Do you suppose, assuming you were basically in the right place, you could pay the US Postal Service to assign your city 00000? That would be worth some serious Chamber of Commerce money. Make a great tourist attraction. I’d get off the highway in Kansas to see the 66666 post office. Send a few postcards. Maybe drop by the Greyhound Hall of Fame while I’m in the area.
Good iPod. Happy iPod.
A few days ago, in the violent throes of a severe case of buyer’s remorse, I let fly at my poor trembling iPod. Ranting was both therapeutic and surprisingly entertaining. It went like this: I was uncertain about the big purchase. I finally got nudged over the edge, hesitating late adopter that I am, and made the big purchase. I brought home the big purchase and plugged it in. Not only did the big purchase not work, but it broke my whole computer. Then I got plenty mad you bet.
Since then I have upgraded my PC to Windows XP, read the iPod manual, and talked to several helpful and sympathetic people. Now all is well… I pulled out of the death spiral. I am across the divide and perfectly insufferable. Let me show you my sleek and lovely beautifully designed iPod! Steve Jobs is a genius!

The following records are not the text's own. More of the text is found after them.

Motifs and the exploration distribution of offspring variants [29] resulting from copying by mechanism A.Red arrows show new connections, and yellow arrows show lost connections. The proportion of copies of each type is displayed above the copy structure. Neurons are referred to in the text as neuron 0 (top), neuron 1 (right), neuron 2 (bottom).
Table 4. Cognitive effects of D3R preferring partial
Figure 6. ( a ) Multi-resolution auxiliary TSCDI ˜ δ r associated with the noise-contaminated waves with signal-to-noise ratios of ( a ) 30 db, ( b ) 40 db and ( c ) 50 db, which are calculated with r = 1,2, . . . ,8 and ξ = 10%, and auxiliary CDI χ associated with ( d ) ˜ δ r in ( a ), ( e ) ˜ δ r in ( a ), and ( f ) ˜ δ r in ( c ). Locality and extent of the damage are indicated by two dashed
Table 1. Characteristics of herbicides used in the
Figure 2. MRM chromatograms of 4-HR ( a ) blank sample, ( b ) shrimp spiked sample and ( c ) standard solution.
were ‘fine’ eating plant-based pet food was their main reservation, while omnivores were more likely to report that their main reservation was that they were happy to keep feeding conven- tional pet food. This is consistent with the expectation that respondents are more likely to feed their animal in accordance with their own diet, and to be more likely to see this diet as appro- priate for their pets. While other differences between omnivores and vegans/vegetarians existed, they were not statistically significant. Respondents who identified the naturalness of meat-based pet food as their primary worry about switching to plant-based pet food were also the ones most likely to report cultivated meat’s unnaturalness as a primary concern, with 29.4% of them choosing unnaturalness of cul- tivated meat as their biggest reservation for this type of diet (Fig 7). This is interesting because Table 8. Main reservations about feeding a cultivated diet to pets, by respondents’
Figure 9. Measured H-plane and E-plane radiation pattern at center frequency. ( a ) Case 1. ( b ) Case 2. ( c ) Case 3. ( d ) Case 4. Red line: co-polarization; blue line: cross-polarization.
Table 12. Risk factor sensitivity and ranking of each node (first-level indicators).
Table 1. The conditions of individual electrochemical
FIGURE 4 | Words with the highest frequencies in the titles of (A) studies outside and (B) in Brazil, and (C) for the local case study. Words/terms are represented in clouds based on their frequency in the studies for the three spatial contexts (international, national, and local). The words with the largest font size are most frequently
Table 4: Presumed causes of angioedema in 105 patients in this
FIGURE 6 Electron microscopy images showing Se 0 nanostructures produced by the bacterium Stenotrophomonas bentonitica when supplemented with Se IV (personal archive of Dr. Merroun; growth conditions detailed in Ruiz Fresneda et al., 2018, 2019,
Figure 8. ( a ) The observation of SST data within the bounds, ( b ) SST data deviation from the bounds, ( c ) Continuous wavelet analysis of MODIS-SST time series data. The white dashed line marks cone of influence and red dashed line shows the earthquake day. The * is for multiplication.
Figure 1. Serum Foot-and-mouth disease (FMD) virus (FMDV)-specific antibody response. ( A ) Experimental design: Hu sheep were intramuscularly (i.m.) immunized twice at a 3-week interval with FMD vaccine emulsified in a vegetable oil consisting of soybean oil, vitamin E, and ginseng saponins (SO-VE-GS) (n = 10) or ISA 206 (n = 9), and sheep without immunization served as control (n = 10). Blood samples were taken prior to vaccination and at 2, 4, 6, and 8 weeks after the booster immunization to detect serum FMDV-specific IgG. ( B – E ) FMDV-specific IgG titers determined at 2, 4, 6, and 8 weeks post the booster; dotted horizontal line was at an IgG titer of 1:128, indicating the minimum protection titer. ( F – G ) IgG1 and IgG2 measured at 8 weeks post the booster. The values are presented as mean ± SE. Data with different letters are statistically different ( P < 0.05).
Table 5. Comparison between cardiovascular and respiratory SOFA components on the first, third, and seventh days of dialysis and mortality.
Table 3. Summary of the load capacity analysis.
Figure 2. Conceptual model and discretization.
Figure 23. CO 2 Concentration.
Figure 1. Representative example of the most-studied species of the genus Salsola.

It’s interesting to watch myself go through the compressed hate-to-love trajectory, because I see it all the time from the manufacturer’s viewpoint. I make sofware for a living, and I have often listened with grave concern as a customer absolutely rips into my product and my company. Wait long enough, provide a few well-timed hints and WHAMMO! they’re your new best friend. I like those customers. And now I am one.
My shiny new iPod makes me think about the old BBC radio program (sorry, programme) Desert Island Discs. The premise: what records would you take with you to a desert island? Suppose instead we made a show called Desert Island iPod. It might work something like this.
HOST: Hello and welcome to our show. Tell us, what would you put on your Desert Island iPod?
YOU: Every single piece of music I’ve ever owned or thought about in my entire life.
HOST: Oh I see. Well, thanks awfully for joining us today. Cheers!
ZOMBO has the answer
ZOMBO.com is one of the more remarkable sites I’ve seen in a long time. I highly recommend a visit. The intro animation takes a little while, but it’s worth the wait. Take in the site for a few minutes… maybe buy a ZomboTee t-shirt. Then go to the “NewZletter” news sign-up page. You don’t have to actually sign up for the newsletter. It’s just an entertaining page.
Six minutes of terror
All eyes are on Mars tonight. The latest rover has officially landed, but as I type these words we haven’t heard yet whether he’s taking phone calls just yet. I was poking around the JPL Mars Rover site tonight, and I’ve been impressed that the pages seem to be loading quickly. Either nobody cares or they’ve solved some of their bandwidth problems since the last rover mission. They’ve also got some terrific videos about the mission. My favorite was about the entry, descent, and landing phase of the mission, affectionately known as Six Minutes of Terror. The probe has to go through an insane pyrotechnic metamorphosis with split second timing on its way to the Martian surface. The video describing all this is very slickly produced, including some nifty mission animations. (See the MPG version or the Quicktime version). It’s nice to see flashes of the old exciting NASA that makes you proud to pay taxes.